What the exercise asks →
Output nothing but the lines from the first line of the listing below through the line containing "The V-shaped bottom", printed exactly and free of pictures.

Information given →

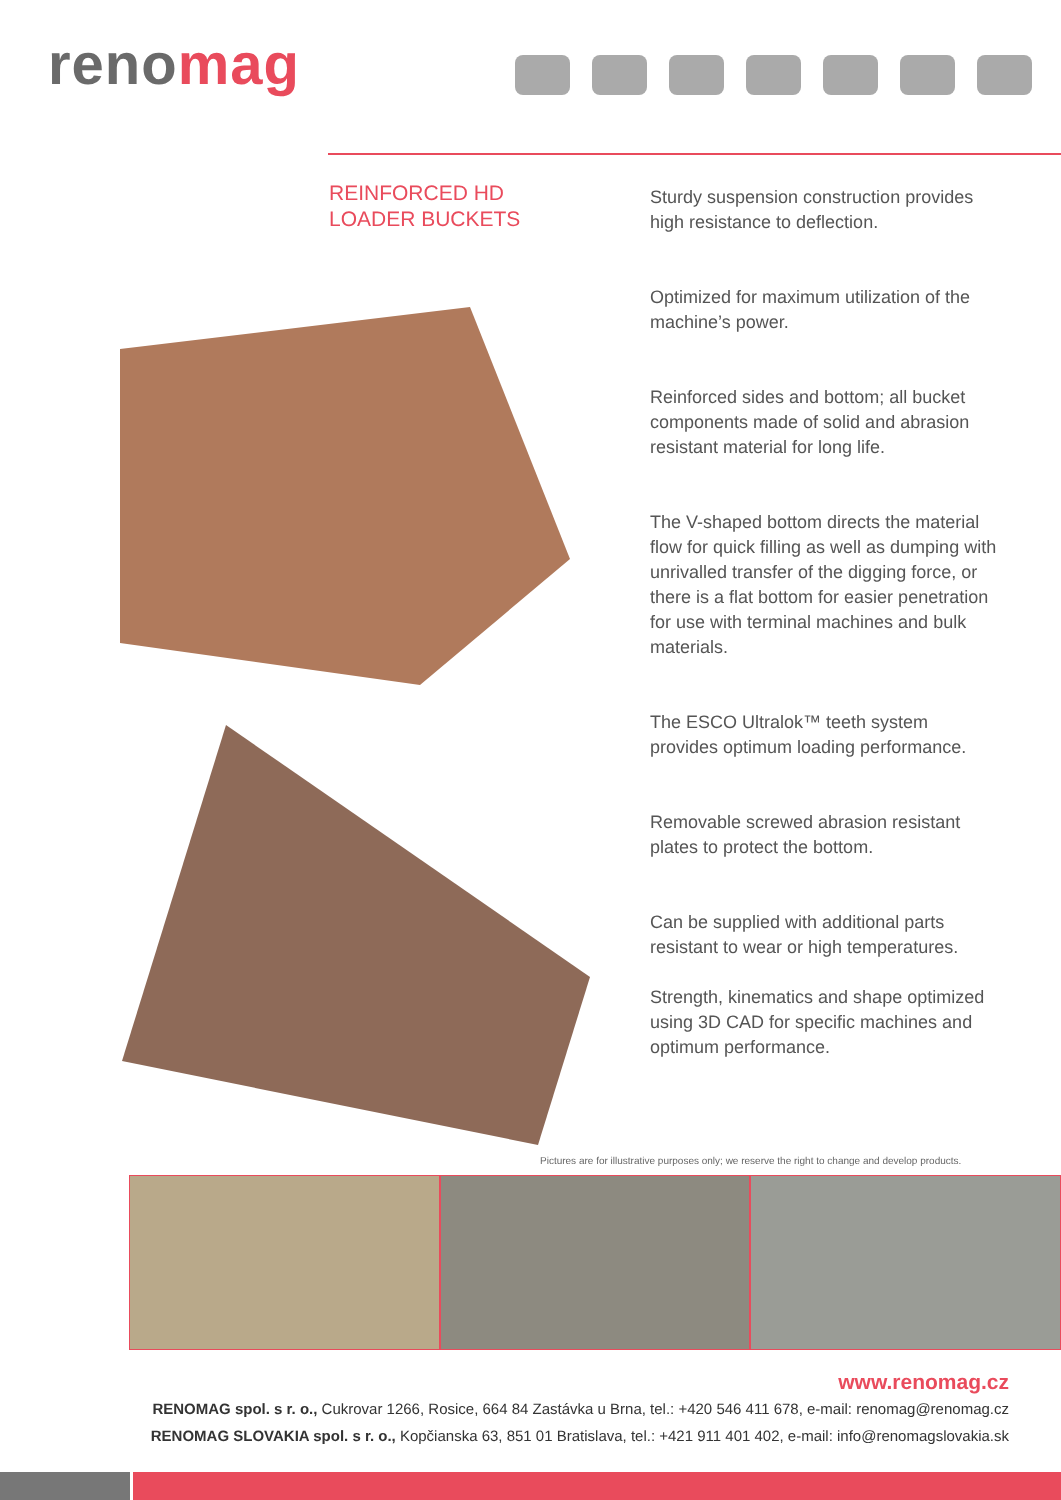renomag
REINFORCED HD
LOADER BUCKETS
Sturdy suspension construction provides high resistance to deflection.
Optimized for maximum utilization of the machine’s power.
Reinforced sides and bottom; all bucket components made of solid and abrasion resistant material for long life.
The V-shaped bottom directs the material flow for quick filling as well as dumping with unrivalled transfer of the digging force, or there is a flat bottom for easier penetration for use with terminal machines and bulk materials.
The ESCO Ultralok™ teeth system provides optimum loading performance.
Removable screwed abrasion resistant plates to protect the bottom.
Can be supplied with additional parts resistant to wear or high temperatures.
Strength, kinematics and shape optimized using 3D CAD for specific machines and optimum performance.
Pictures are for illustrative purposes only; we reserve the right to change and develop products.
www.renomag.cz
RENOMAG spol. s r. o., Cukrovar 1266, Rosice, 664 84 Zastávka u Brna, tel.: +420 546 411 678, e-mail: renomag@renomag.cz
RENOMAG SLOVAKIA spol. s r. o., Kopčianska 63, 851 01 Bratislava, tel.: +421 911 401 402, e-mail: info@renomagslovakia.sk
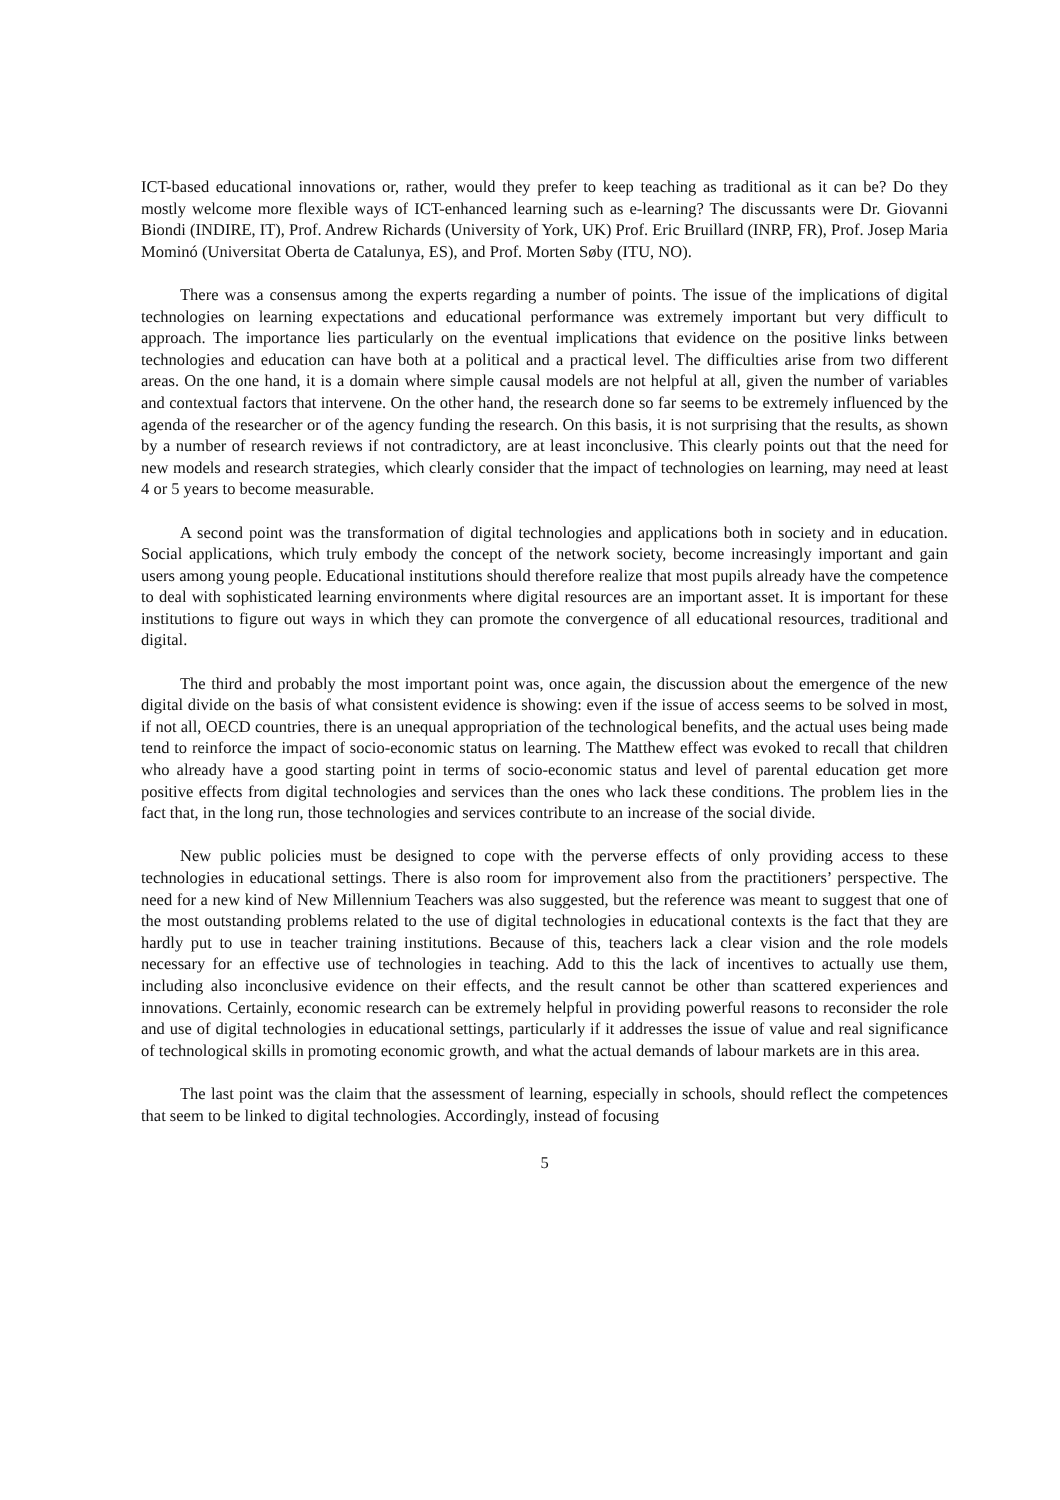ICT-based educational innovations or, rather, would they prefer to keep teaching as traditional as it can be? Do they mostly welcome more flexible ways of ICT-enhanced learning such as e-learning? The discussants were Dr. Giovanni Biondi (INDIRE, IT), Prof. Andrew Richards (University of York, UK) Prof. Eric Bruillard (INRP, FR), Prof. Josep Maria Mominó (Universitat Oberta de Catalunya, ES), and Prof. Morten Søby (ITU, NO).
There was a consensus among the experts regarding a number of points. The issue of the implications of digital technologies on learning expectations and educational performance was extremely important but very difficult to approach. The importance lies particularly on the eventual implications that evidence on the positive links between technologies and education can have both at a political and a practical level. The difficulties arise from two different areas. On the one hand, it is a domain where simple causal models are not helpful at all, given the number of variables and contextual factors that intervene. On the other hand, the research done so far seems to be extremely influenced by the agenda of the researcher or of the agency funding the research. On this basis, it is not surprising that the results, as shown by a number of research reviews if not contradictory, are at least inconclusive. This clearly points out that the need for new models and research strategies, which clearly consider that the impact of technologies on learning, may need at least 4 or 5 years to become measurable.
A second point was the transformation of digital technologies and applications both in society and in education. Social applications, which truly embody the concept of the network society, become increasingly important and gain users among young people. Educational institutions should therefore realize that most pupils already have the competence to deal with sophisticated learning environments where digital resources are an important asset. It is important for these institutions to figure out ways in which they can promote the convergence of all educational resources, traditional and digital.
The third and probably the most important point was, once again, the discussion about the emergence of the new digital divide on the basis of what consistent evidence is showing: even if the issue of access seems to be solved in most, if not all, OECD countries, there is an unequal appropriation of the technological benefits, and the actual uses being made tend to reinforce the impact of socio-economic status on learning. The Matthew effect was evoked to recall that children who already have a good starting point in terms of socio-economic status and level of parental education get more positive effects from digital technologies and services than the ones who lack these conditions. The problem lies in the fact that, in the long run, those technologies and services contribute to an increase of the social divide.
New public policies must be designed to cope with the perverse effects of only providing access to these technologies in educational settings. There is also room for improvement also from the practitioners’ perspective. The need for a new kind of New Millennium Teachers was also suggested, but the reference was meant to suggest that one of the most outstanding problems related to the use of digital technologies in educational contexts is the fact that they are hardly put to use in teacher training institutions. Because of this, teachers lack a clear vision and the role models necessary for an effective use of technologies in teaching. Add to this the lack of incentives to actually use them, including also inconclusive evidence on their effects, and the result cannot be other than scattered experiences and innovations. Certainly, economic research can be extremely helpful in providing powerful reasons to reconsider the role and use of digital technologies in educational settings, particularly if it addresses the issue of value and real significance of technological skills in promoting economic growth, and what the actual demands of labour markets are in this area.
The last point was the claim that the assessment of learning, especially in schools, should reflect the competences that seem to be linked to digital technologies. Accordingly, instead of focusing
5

Task output →
renomag
REINFORCED HD
LOADER BUCKETS
Sturdy suspension construction provides high resistance to deflection.
Optimized for maximum utilization of the machine’s power.
Reinforced sides and bottom; all bucket components made of solid and abrasion resistant material for long life.
The V-shaped bottom directs the material flow for quick filling as well as dumping with unrivalled transfer of the digging force, or there is a flat bottom for easier penetration for use with terminal machines and bulk materials.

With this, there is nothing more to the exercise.